1

460 29 6
                                    


Mart'ın o sert çarpanları yüzümü yakarken otobüs terminaline gidebilmek için beklediğim minibüs dolmuş fazla gecikmedi. Kendi arkasından gelen dolmuşa  yolcusunu kaptırmak istemeyen hızlı dolmuş şoförü, tam parmaklarımın ucunda durdu.

Harekete geçmesi durmasıyla aynı anda oldu. Bu İstanbul coğrafyasında dolmuş şoförleri inanılmazlar. Sadece onları izlemek yeter de artar bile yaşam için.

Bizim şoför az uzunca esmer kara yağız bir genç arkadaştı. Arabesk şarkılar seviyor olacak ki birlikte ünlü müzisyen Orhan Gencebay'ın şarkılarını dinliyorduk. Aslında  35-40 yaşlarında bir bayan dolmuşa bininceye kadar halimizden şikayetçi değildik.

Son gelen her zaman aslında dinleyicidir bizim toplumda ama bu sefer öyle olmadı son gelen baskın çıktı ."Teybi kapatır mısınız şoför bey" diye seslenince, dolmuşta önce bir derin sessizlik sonra devam gürültüye oldu, şoför umursamadı. Bir dakika geçti geçmedi aynı ses 

"Teybi kapatır mısınız beyefendi" diye tekrar seslendi.

Bir an herkes o sese döndü. Öncekine nazaran biraz daha şiddet içeren bir sesti aslında.

Şoförün ne tepki vereceğini merak ederek tüm kafalar şoföre döndü.

Şoför şöyle bir la havle çekti sonra teybin sesini kısmak aklına gelmiş olacak ki öyle de yaptı, teybin sesini kıstı. Bu herhalde teybin kapatılmasını isteyen kadını kesmiş olmayacak ki direndi:

"Arkadaşım tamamen kapatır mısınız lütfen" diye öncekinden daha bir yüksek tonla seslendi.

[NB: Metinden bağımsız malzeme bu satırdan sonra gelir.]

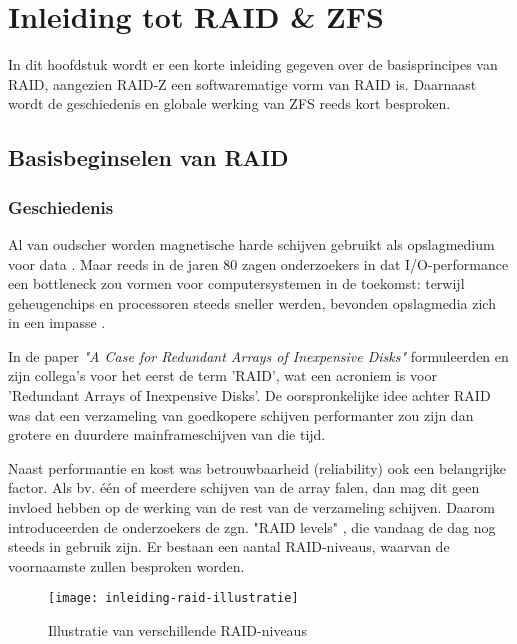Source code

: 

\chapter{Inleiding tot RAID \& ZFS}
\label{ch:h2}

In dit hoofdstuk wordt er een korte inleiding gegeven over de basisprincipes van RAID, aangezien RAID-Z een softwarematige vorm van RAID is. Daarnaast wordt de geschiedenis en globale werking van ZFS reeds kort besproken. 

\section{Basisbeginselen van RAID}

\subsection{Geschiedenis}

Al van oudscher worden magnetische harde schijven gebruikt als opslagmedium voor data \autocite{Goda2012}. Maar reeds in de jaren 80 zagen onderzoekers in dat I/O-performance een \gls{bottleneck} zou vormen voor computersystemen in de toekomst: terwijl geheugenchips en processoren steeds sneller werden, bevonden opslagmedia zich in een impasse \autocite{DavidA.Paterson1987}.

In de paper \textit{"A Case for Redundant Arrays of Inexpensive Disks"}  formuleerden \textcite{DavidA.Paterson1987} en zijn collega's voor het eerst de term 'RAID', wat een acroniem is voor 'Redundant Arrays of Inexpensive Disks'. De oorspronkelijke idee achter RAID was dat een verzameling van goedkopere schijven performanter zou zijn dan grotere en duurdere mainframeschijven van die tijd. 

Naast \gls{performantie} en kost was \gls{betrouwbaarheid} (reliability) ook een belangrijke factor. Als bv. één of meerdere schijven van de array falen, dan mag dit geen invloed hebben op de werking van de rest van de verzameling schijven. Daarom introduceerden de onderzoekers de zgn. "RAID levels"    \autocite{DavidA.Paterson1987}, die vandaag de dag nog steeds in gebruik zijn. Er bestaan een aantal RAID-niveaus, waarvan de voornaamste zullen besproken worden.

\begin{figure}
	\centering
	\texttt{[image: inleiding-raid-illustratie]}
	\caption{Illustratie van verschillende RAID-niveaus \autocite{Chen1994}}
	\label{fig:chen_array_illustratie}
\end{figure}

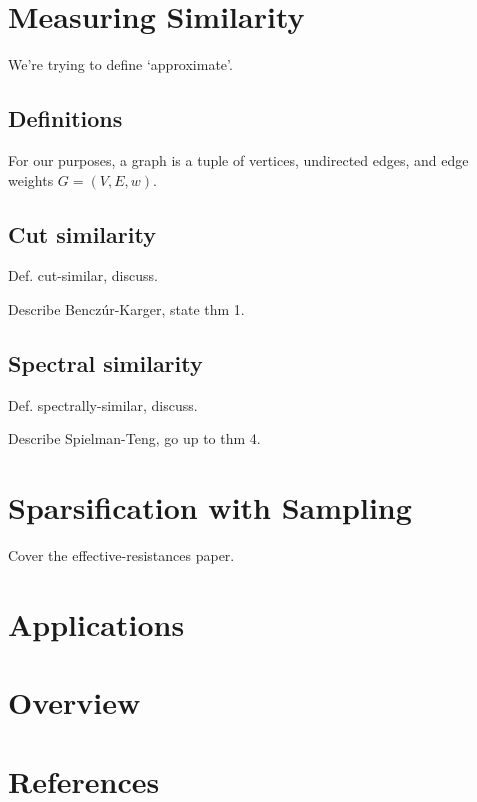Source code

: \documentclass{article}
\begin{document}
\section{Measuring Similarity}

We're trying to define `approximate'.

\subsection{Definitions}

For our purposes, a graph is a tuple of vertices, undirected edges, and edge
weights $G = (V, E, w)$. 

\subsection{Cut similarity}

Def. cut-similar, discuss.

Describe Benczúr-Karger, state thm 1.

\subsection{Spectral similarity}

Def. spectrally-similar, discuss.

Describe Spielman-Teng, go up to thm 4.

\section{Sparsification with Sampling}

Cover the effective-resistances paper.

\section{Applications}

\section{Overview}

\section*{References}
\end{document}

Ortam bulutlanmaya başladı. Ters giden bir şeyler olduğunu anlamakta yolcuların hiçbiri gecikmedi. Tam bir sessizlik çöktü mekana. "Ben burada inecektim şoför bey" diye yumuşak bir sesle seslendim orta koltuktan. Aslında tırsmıştım... Oldum olası tatsız ortamlardan kaçarım. Ne olacak yani altta kalmak o kadar mı kötü?

Şoför dolmuşu durdurdu, indim. Aslında erken inmiştim ama olsun vaktim daha vardı. Bir sonraki dolmuşu beklemeye başladım.